Tapi wajar saja wong Gunung Galunggung itu tingginya 2.167 meter diatas permukaan laut, jadi menaiki anak tangga segitu mah.... gampang. Kenyataannya tidak begitu. Baru lima puluh anak tangga saja, kaki terasa begitu berat nafas tersengal dan lutut memanas. Tetapi coba dilawan, segera kaki dilangkahkan menaiki tangga yang seolah mengejek atas kelelahan kami. Setapak demi setapak tangga dinaiki, rasa pegal dilawan oleha penasaran dan nafas diatur sedemikian rupa agar bisa menikmati seiring detak jantung kehidupan. Satu persatu anak tangga terlewati meski keringat dipaksa keluar dan mengalir deras dari mulai dahi hingga sekujur tubuh.... lumayan juga bikin keringet.
Setelah sekitar 22 menit berjuang menaiki anak tangga yang menjulang, tiba lah di puncak tangga terakhir. Rasa pegal dan keringat tergantikan suasana alam yang begitu menyejukkan. Kaki memijak pasir-pasir hitam yang menyambut dengan riang. Melangkah menuju bibir kawah terlihat danau menghijau dibawah sana yang begitu indah berpadu padan dengan tebing bekas erupsi yang menjulang menantang. Tak henti mata ini berkeliling melahap pemandangan yang begitu menenangkan.
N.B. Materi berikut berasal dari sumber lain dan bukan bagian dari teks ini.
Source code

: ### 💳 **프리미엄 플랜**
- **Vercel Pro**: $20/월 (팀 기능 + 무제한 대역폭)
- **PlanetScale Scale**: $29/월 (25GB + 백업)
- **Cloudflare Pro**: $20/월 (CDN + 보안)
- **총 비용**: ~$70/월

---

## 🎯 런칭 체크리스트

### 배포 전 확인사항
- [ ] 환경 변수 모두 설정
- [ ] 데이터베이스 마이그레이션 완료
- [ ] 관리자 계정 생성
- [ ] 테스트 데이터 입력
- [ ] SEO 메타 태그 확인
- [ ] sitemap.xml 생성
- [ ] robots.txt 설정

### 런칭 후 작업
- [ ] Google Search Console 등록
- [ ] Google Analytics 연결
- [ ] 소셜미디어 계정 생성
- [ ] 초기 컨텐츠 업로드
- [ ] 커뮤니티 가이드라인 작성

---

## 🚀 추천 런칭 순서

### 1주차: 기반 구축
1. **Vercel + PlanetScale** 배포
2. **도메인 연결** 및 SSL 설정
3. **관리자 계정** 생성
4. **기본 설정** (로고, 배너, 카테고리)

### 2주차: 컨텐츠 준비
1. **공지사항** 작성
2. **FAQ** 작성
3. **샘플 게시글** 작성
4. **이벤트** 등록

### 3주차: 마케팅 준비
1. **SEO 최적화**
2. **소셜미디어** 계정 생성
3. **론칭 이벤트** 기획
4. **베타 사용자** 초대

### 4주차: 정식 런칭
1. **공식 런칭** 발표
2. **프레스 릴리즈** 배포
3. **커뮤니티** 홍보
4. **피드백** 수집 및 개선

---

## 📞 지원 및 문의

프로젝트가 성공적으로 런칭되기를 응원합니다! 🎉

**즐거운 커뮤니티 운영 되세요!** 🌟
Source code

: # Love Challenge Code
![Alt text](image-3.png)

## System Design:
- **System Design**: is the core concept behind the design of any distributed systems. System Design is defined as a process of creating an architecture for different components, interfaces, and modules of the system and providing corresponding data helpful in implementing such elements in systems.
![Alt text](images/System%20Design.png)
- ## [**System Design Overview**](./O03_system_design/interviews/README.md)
Sepeda hijauku akhirnya tiba juga setelah mendaki 630 tangga, tanpa menunggu lama, segera digunakan untuk mengelilingi bibir kawah. Kayuhan awal betapa nyaman ditemani desau angin sore yang dingin menggairahkan. Kontur dataran yang sedikit mulai menanjak, bisa dilewati dengan sempurna. Tetapi justru di turunan curam, jam terbang diuji. Niatnya ingin mendekati danau kawah dibawah sana, sehingga mencoba memutar mencari jalan sambil menaiki sepeda kesayangan. Pada saat turunan curam tentu rem kanan kiri menjadi acuan. Hanya saja karena jarang melewati trek menurun berbentuk pasir, maka disaat rem ditekan karena harus berbelok curam ternyata ban sepeda malah selip. Akbiatnya raga inipun terdorong terjatuh meluncur menuju dataran pasir hitam. Tengkurap diatas pasir disamping si hijau yang juga menyeringai kesakitan.
Setelah menenangkan diri sejenak, akhirnya diputuskan untuk tidak jadi menuju danau kawah dibawah sana. “Yach mungkin ini peringatan, lagian udah sore” Suara hati menggema. Perlahan bangkit menuju si hijau yang dituntun perlahan sambil menanjak untuk menuju kembali tangga tadi yang menanti dengan setia.
Akhirnya dihabiskan dengan berphoto bersama dan menikmati pemandangan alam yang tiada habisnya. Apalagi kabut sore sudah mulai mendatangi sehingga terasa bahwa sedang berada di negeri diatas awan.
Setelah puas menikmati pemandangan kawah Gunung Galunggung, akhirnya kaki ini harus kembali ke parkiran membawa raga yang dipenuhi kenangan. Menuruni anak tangga relatif lebih mudah meskipun tetapi perlu konsentrasi dan konsistensi agar tidak terjerembab atau terguling ke bawah sana.